Параллельной линией развития ментальных карт в России было представление о «другой» Европе: сначала, после катастрофы Французской революции, Европе единого христианства и Священного Союза, а затем, со второй половины XIX века – Восточной Европы вокруг России. Это не то ориентализированное пространство, которое изобрел Запад, а, так сказать, наша Восточная Европа – славянская и/или православная. Разницу с «азиатчиной» четко обозначает «О Русь!.. Каким же хочешь быть Востоком: Востоком Ксеркса иль Христа?» Владимира Соловьева (1890).
При всей воинствующей риторике ведущей идеей тут было не столкновение, а традиционное для Европы равновесие, баланс. «Россия не иначе может занять достойное себя и Славянства место в истории, как став главою особой, самостоятельной политической системы государств и служа противувесом Европе во всей ее общности и целости», – это Николай Данилевский в «России и Европе» (1869). «Подле западной Европы, для общей деятельности с нею, явилась новая Европа, восточная, что сейчас же отразилось в Европейском организме», – напишет о петровской эпохе в своей «Истории России с древнейших времен» (1851–1879) С. М. Соловьев.
Главной угрозой балансу Европ стала восприниматься Германия с ее новыми амбициями. «До XVIII века, – продолжал Соловьев, – славяне постоянно отступали перед натиском германского племени, оттеснявшего его все более и более на восток», и послепетровская история представлялась как «реконкиста» захваченных «германством» земель. «Историческое движение наше с Днепра на Вислу было объявление войны Европе, вторгнувшейся в не принадлежащую ей половину материка» (панславист Ростислав Фадеев, 1869), а конечной целью должен был стать «освобожденный восток Европы». Концепт благополучно пережил революцию и возродился в виде «социалистического лагеря» стран «народной демократии» после 1945 года.
«Западники» же были убеждены в универсальности своих ценностей.
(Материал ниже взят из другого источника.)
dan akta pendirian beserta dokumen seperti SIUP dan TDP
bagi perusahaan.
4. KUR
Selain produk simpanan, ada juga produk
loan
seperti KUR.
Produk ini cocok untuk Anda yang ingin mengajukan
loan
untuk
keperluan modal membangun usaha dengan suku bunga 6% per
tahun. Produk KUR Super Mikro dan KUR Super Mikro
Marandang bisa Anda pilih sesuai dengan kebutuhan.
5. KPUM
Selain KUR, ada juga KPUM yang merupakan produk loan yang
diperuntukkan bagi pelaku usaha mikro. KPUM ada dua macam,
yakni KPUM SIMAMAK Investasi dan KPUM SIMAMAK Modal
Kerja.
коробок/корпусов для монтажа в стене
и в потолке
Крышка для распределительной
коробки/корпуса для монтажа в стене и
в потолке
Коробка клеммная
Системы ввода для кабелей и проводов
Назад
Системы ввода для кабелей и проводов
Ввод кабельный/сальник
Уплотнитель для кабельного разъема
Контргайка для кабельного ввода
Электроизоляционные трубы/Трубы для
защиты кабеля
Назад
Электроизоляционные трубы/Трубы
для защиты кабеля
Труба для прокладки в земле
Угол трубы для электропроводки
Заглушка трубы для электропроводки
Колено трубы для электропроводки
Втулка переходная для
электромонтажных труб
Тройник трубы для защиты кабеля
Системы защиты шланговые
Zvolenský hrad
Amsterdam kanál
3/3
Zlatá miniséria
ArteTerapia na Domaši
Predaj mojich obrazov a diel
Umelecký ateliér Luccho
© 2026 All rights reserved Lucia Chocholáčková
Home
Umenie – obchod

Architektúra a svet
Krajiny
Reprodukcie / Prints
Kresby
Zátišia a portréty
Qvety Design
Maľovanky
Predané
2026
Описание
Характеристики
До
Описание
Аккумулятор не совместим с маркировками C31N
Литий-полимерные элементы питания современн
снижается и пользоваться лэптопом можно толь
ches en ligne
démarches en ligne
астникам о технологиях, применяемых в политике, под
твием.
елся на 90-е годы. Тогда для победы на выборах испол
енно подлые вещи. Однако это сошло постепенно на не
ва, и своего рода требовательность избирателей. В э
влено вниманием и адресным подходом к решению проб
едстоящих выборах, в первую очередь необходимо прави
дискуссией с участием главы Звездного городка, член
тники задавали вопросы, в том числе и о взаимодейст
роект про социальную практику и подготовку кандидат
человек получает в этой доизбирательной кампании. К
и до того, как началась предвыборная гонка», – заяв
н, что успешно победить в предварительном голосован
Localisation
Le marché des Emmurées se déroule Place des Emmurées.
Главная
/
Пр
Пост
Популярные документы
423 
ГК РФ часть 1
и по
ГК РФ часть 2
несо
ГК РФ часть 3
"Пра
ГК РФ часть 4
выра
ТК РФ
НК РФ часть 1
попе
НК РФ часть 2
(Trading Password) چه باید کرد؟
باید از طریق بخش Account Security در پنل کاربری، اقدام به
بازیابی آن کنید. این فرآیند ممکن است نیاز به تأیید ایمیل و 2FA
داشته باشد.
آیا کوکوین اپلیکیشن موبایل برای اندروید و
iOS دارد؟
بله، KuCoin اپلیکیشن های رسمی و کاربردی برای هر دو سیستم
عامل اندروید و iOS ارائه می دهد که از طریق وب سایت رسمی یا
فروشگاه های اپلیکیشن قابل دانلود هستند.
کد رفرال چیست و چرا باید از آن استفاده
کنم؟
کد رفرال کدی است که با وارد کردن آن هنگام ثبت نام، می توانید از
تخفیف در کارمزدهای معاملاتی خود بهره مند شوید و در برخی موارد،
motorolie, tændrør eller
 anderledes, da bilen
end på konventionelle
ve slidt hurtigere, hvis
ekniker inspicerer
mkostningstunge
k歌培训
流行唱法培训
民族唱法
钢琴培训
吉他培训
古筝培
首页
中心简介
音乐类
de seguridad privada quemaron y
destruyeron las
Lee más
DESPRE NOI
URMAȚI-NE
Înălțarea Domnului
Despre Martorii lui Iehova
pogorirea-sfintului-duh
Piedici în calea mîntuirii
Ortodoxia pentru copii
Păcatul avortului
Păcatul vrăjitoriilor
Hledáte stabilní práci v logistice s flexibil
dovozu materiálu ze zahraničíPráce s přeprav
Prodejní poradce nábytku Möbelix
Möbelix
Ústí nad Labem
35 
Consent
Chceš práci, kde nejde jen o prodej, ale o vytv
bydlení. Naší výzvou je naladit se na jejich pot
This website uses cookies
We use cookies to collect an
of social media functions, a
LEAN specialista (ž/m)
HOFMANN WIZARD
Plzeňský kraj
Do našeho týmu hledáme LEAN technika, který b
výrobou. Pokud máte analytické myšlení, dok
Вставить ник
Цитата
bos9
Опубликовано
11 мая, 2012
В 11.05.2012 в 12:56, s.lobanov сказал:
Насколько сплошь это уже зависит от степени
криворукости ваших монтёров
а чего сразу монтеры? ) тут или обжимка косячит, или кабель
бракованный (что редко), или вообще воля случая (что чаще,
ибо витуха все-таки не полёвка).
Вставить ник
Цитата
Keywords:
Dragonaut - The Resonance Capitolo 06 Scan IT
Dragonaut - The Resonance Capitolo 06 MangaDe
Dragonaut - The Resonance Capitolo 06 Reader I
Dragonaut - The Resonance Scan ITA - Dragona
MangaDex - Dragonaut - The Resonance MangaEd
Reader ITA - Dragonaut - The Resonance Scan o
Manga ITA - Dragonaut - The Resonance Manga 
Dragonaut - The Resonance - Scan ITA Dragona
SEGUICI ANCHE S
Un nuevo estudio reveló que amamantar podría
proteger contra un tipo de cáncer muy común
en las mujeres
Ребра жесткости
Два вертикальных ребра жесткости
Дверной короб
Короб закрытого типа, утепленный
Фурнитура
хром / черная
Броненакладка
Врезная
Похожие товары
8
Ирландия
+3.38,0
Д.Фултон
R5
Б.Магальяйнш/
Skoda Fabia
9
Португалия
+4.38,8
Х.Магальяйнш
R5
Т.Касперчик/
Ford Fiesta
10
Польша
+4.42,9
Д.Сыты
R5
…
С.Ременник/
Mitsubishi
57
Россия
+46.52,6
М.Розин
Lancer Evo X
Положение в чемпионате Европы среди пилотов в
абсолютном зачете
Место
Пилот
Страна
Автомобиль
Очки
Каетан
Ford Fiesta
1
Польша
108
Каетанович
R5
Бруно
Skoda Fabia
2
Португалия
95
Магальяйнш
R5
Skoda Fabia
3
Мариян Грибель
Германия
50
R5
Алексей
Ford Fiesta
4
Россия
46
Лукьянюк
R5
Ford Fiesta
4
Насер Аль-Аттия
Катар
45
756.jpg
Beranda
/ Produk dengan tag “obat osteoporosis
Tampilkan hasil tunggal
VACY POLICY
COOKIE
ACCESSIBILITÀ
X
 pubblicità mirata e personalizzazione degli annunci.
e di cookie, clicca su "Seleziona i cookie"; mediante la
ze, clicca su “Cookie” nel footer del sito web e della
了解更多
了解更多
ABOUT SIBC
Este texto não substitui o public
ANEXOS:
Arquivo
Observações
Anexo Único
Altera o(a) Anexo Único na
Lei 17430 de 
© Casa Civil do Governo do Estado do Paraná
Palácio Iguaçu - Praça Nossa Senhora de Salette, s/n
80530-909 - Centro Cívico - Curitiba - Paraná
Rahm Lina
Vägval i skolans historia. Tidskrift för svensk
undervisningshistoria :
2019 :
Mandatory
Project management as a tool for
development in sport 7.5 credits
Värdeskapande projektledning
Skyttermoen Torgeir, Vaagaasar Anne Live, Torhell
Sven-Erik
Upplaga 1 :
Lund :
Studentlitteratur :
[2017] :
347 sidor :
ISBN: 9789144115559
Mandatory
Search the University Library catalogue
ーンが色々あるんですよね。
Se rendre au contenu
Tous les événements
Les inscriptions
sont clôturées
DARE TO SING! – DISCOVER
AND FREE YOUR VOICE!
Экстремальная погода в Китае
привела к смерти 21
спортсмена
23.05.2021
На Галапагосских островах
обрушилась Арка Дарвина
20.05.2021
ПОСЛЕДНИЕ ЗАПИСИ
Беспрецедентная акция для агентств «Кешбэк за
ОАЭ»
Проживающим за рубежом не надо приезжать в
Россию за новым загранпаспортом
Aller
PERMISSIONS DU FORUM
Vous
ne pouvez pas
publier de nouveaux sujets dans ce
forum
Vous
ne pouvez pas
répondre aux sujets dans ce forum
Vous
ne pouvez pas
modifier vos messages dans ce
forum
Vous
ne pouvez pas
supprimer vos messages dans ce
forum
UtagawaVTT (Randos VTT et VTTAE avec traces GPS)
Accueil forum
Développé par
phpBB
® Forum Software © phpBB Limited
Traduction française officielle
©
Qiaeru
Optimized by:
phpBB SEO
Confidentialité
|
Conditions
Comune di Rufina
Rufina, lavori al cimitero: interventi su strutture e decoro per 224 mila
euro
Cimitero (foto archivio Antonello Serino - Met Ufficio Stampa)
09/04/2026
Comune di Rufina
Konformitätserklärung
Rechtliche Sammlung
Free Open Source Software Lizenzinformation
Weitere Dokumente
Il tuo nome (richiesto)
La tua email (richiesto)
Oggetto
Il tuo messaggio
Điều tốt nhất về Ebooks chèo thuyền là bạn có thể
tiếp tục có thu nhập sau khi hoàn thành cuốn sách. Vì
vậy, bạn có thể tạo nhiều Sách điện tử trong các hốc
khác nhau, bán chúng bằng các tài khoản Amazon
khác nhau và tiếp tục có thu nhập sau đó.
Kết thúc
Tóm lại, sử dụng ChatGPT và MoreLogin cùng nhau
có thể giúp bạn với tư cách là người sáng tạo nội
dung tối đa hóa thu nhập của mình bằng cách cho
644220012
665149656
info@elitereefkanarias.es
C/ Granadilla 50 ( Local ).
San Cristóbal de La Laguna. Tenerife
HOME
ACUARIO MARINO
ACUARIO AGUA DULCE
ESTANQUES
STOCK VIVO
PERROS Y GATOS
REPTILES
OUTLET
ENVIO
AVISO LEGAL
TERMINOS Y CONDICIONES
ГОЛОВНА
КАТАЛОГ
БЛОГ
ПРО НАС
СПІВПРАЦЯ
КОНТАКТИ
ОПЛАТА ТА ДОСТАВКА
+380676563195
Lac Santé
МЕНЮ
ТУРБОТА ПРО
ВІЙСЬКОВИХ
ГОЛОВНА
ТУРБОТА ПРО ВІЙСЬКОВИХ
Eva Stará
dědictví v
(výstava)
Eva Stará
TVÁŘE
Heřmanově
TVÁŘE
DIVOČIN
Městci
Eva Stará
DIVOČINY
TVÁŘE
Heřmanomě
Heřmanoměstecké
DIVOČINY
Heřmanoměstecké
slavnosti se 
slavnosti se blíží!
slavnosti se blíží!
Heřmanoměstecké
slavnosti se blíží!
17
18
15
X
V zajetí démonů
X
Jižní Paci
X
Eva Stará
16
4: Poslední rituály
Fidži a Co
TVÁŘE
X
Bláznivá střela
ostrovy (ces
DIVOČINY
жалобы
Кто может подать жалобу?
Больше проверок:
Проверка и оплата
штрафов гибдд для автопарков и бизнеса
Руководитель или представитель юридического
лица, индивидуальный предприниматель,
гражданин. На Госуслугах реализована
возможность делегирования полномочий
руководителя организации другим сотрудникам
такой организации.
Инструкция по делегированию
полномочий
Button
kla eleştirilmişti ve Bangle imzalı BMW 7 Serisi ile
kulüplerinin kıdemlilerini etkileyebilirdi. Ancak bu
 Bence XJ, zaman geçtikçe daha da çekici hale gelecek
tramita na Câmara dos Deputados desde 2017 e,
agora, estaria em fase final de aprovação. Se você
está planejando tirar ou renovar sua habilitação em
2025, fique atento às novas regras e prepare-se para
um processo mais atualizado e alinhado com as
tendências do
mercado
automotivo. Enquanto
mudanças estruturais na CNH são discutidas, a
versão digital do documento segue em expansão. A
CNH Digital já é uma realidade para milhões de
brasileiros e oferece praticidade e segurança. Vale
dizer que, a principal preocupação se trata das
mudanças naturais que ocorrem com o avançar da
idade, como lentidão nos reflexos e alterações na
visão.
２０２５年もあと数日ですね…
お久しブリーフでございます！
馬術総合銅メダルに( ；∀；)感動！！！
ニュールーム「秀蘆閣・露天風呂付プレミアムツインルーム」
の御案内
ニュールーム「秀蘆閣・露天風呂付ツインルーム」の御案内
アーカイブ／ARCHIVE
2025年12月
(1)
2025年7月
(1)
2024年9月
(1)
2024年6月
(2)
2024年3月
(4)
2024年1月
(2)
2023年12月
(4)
В лексиконе русской демократической интеллигенции «западный» имеет однозначный политический подтекст. «Французы несомненно являются самым западным народом в том специальном смысле, который придается слову „Запад“ в нашей политической литературе», – пишет, к примеру, «Вестник Европы» в 1891 году, и читатель разумеет не расселение французов на краю континента, но степень демократии, либерализма и республиканства.
Образование. Образовательная модель России систематически выстраивается в позднеалександровское и николаевское время, при посредничестве небезызвестного министра графа С. С. Уварова, который гордится своим личным знакомством с Гёте и Гумбольдтами. Молодые русские преподаватели, как упомянутый выше Т. Н. Грановский, отправлялись на стажировку в немецкие университеты. Понятие образования именно в эту эпоху получает в интеллигентском лексиконе свое привычное нам значение.
Так же, как и с просвещением , к подвою термина из церковного лексикона («ничто тако образованну нашу устраяет жизнь, яже еси в церкви красование» Иосифа Волоцкого) прививают западный стебель. Вслед за французской цивилизацией/цивилизованностью , которая, как мы видели, для отдельной личности подразумевала прежде всего обхождение, манеры, наступил черед немецкого Bildung . Когда, еще попечителем столичного учебного округа, Уваров ставил задачей реформированного в 1819 году Санкт-Петербургского университета «образование человека наукою», это образование имело уже мало общего с допетровским термином и представляло собой кальку с европейских языков, прежде всего немецкого. Именно с тех пор образование в русском стало подразумевать активный компонент само образования, отсутствовавший ранее. Надо ли говорить, что это элемент центральный для самосознания позднейшей российской интеллигенции.
Уварова в немецком образованном слое привлекает «спокойствие» и «умеренность» ( ruhige Bildung ) середины. Его политика нацелена на создание лояльной «правительственной интеллигенции», и знаменитая триединая формула «Православие, самодержавие, народность» вписана в эту программу. Которая в реальности, однако, свелась к тому, что профессора должны были стремиться «сделаться достойным орудием правительства». По отношению к немецкому оригиналу все это выглядело уже как топорная кустарная копия. Образованный бюргер, немецкий ординарный профессор государство любил, но его «орудием» себя отнюдь не считал.